Write down, unchanged, the entries from the first line through the line holding "nos services et publicités, aussi". Include no other line.

┌──

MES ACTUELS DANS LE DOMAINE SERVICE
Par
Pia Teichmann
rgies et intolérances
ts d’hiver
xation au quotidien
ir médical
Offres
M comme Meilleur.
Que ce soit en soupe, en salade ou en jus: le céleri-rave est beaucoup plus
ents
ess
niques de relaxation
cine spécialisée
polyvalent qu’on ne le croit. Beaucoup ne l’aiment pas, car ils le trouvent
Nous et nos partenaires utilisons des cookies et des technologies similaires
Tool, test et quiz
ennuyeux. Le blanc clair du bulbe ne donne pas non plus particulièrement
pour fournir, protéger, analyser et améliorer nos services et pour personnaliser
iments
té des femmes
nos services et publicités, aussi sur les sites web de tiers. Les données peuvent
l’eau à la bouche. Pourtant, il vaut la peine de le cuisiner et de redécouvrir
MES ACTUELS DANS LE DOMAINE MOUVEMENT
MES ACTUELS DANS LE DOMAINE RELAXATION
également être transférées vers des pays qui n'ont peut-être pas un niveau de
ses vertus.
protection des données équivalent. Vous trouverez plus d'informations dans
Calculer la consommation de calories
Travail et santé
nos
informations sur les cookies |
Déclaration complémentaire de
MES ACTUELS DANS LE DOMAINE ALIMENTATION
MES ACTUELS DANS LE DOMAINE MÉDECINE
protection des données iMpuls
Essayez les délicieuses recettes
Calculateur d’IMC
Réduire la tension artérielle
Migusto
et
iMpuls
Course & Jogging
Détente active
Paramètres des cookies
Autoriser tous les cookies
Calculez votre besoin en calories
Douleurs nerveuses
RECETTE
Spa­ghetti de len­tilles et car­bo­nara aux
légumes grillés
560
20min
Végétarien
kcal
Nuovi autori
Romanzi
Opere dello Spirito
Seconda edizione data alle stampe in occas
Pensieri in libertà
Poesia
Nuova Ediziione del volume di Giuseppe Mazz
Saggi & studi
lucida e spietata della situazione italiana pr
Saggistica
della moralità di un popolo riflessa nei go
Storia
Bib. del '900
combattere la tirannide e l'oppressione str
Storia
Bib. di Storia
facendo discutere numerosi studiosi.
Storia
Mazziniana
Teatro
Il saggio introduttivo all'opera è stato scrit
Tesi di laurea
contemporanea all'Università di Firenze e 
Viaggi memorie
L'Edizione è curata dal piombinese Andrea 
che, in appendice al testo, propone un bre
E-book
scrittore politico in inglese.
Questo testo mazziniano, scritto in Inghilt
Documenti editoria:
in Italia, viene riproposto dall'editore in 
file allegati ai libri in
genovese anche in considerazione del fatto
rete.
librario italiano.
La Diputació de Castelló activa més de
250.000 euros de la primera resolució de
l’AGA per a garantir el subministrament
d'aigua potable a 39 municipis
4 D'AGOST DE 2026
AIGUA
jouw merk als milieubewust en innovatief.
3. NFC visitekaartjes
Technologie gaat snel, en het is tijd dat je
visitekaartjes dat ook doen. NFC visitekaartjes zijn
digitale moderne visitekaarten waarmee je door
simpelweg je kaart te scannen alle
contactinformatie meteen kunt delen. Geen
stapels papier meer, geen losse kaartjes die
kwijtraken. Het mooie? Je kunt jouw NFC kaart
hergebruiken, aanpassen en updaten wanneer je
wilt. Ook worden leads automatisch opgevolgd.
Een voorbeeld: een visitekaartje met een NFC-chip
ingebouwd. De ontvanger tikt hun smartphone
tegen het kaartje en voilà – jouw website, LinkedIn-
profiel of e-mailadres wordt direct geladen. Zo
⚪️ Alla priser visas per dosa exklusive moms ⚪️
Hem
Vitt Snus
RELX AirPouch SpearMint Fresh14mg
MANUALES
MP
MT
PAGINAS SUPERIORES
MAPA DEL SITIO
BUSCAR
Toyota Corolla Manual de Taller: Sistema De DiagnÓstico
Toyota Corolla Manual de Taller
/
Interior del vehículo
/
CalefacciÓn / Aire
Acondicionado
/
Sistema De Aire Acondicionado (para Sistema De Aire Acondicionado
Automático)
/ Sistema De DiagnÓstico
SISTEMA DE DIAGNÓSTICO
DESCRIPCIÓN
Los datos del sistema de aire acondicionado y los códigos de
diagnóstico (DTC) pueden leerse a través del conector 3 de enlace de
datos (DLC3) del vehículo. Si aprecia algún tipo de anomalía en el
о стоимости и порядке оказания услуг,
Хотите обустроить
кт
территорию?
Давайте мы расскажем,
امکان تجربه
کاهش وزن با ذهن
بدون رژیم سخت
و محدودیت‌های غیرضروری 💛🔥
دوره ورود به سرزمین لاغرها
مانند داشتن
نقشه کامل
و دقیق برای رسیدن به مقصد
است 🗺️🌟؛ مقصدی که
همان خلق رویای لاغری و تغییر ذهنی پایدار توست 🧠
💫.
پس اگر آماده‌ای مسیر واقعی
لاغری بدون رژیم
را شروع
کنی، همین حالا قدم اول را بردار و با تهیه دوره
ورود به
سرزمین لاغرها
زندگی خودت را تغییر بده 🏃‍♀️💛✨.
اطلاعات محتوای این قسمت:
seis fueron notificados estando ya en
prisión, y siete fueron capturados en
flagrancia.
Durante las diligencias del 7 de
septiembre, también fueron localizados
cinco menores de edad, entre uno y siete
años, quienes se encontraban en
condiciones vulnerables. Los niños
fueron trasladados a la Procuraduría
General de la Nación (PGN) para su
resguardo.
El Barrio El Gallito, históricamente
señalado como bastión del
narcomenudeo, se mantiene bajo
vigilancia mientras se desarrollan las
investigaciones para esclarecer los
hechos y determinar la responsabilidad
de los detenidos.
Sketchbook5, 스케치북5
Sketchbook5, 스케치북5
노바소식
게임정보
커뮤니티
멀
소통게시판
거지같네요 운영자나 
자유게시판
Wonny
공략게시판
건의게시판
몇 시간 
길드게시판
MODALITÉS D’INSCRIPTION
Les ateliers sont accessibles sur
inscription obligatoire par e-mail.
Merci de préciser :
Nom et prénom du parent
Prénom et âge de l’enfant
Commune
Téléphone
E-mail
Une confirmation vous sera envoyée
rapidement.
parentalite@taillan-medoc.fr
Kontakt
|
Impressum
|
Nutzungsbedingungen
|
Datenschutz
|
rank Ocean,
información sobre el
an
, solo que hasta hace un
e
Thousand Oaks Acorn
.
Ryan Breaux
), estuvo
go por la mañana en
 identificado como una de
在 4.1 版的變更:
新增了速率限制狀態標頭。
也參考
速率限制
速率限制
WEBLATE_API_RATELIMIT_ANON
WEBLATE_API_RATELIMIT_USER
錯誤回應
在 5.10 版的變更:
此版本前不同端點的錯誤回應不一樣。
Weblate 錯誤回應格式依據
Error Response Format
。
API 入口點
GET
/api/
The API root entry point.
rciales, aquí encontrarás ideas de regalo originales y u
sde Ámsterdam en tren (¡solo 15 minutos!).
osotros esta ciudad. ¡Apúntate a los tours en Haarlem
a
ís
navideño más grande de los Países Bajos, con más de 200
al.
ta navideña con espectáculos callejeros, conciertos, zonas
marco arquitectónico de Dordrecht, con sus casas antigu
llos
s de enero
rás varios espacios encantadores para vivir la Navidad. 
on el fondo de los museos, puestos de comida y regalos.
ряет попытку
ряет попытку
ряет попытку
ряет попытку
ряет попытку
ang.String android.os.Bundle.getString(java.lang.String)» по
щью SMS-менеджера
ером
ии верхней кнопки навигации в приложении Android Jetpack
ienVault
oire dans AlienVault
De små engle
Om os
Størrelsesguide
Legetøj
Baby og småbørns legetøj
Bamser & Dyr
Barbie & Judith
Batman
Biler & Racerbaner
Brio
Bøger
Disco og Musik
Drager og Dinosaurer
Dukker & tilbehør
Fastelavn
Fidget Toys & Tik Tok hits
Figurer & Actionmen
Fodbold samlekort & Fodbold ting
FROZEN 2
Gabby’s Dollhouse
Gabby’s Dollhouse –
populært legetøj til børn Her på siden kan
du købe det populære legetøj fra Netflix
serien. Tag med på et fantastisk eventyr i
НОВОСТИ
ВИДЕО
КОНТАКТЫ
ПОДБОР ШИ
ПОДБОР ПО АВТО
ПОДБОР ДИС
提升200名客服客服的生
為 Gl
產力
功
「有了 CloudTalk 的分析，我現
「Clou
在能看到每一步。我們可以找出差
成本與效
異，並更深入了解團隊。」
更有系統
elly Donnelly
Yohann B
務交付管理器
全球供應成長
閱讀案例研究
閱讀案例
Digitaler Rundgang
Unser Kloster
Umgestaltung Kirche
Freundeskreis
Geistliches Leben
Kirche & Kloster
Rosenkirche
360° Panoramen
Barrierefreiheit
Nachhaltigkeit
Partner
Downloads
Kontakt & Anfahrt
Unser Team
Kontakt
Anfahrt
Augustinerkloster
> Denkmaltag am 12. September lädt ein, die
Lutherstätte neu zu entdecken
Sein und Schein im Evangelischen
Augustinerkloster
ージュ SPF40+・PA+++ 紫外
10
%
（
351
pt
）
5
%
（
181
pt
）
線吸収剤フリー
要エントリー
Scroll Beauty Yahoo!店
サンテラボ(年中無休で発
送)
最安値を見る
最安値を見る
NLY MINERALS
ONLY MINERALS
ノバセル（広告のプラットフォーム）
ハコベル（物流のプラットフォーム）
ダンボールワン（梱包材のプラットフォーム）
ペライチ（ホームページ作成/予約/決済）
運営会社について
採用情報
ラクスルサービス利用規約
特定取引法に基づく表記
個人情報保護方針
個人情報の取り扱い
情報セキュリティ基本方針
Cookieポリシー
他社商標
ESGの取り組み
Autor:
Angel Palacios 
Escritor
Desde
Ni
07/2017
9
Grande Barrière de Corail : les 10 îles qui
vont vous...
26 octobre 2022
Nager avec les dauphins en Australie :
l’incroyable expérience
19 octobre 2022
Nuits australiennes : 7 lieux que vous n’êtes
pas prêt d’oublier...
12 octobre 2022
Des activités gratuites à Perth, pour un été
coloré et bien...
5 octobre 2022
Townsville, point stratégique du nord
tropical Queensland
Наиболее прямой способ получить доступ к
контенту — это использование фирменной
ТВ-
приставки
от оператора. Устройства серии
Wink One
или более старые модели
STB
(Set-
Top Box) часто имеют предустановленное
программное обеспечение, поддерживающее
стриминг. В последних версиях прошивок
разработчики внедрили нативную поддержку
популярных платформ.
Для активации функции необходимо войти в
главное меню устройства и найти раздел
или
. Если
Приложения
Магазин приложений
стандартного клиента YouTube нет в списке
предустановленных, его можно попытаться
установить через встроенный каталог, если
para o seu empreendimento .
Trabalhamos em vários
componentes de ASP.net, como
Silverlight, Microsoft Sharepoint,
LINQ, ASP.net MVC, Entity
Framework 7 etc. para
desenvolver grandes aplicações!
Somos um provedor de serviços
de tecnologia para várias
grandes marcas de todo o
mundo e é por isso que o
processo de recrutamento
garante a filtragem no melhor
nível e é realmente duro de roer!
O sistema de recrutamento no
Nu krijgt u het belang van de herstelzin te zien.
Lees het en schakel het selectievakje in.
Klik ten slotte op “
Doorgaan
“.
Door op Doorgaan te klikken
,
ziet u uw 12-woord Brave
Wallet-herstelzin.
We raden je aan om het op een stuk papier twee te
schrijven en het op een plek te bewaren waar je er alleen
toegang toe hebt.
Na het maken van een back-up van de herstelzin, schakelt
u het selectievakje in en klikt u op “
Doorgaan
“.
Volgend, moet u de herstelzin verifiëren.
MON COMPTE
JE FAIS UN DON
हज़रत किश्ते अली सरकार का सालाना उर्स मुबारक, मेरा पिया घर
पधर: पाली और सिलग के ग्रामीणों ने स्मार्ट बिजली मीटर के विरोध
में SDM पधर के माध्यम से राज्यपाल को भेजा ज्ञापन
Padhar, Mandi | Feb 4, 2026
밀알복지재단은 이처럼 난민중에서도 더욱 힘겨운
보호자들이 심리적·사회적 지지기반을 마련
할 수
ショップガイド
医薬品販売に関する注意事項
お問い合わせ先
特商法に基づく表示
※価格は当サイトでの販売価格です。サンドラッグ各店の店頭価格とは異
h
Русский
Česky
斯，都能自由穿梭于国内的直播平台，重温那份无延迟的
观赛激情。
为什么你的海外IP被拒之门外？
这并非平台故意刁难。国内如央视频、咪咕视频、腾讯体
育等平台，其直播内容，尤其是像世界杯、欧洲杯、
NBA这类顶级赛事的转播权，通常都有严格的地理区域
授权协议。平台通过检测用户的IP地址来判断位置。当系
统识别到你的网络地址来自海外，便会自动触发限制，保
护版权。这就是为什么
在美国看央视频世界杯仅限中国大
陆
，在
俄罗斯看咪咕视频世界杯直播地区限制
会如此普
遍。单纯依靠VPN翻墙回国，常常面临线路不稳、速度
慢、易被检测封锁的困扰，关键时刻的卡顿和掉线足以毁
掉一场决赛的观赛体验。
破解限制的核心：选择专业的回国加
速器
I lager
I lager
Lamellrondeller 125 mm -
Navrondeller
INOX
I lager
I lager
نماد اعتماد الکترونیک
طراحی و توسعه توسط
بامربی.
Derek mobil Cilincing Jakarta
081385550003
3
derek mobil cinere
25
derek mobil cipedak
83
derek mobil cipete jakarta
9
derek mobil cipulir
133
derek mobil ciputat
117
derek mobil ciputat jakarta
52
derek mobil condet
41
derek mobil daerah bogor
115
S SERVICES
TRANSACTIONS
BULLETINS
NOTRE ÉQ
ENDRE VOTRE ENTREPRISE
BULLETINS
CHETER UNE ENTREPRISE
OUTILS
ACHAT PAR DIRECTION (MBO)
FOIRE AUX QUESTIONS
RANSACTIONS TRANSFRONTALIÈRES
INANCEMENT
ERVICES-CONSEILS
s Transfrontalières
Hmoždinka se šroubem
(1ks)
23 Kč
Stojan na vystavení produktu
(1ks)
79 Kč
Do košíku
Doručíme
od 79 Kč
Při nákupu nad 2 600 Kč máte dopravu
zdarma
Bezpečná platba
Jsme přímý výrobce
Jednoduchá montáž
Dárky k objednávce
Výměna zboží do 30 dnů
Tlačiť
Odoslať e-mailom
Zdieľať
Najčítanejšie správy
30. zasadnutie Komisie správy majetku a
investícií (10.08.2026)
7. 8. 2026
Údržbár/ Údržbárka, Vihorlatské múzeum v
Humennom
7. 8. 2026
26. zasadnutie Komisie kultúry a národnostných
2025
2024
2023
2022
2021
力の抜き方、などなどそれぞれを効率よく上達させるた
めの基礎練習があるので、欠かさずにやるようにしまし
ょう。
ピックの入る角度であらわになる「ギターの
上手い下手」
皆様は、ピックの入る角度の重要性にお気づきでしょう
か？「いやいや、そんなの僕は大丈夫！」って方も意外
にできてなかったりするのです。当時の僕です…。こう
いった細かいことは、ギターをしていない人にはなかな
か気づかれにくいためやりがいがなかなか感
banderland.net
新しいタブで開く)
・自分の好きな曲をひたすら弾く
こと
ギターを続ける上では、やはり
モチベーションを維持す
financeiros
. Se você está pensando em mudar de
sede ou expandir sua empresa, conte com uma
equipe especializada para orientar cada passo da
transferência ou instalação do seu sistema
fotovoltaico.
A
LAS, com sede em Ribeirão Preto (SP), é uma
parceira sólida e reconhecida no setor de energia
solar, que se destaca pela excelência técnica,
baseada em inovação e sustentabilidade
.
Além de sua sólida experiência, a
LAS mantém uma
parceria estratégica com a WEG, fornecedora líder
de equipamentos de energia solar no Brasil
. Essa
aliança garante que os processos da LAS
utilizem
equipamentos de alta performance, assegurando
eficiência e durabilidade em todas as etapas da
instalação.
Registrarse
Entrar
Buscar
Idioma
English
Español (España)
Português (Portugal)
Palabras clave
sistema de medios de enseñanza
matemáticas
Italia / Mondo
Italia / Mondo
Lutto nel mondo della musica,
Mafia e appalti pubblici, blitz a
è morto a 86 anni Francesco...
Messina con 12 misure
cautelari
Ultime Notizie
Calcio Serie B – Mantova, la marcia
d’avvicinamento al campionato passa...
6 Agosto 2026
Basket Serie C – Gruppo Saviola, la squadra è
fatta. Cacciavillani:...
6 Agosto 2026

└──

§ **Response to this task**
MES ACTUELS DANS LE DOMAINE SERVICE
Par
Pia Teichmann
rgies et intolérances
ts d’hiver
xation au quotidien
ir médical
Offres
M comme Meilleur.
Que ce soit en soupe, en salade ou en jus: le céleri-rave est beaucoup plus
ents
ess
niques de relaxation
cine spécialisée
polyvalent qu’on ne le croit. Beaucoup ne l’aiment pas, car ils le trouvent
Nous et nos partenaires utilisons des cookies et des technologies similaires
Tool, test et quiz
ennuyeux. Le blanc clair du bulbe ne donne pas non plus particulièrement
pour fournir, protéger, analyser et améliorer nos services et pour personnaliser
iments
té des femmes
nos services et publicités, aussi sur les sites web de tiers. Les données peuvent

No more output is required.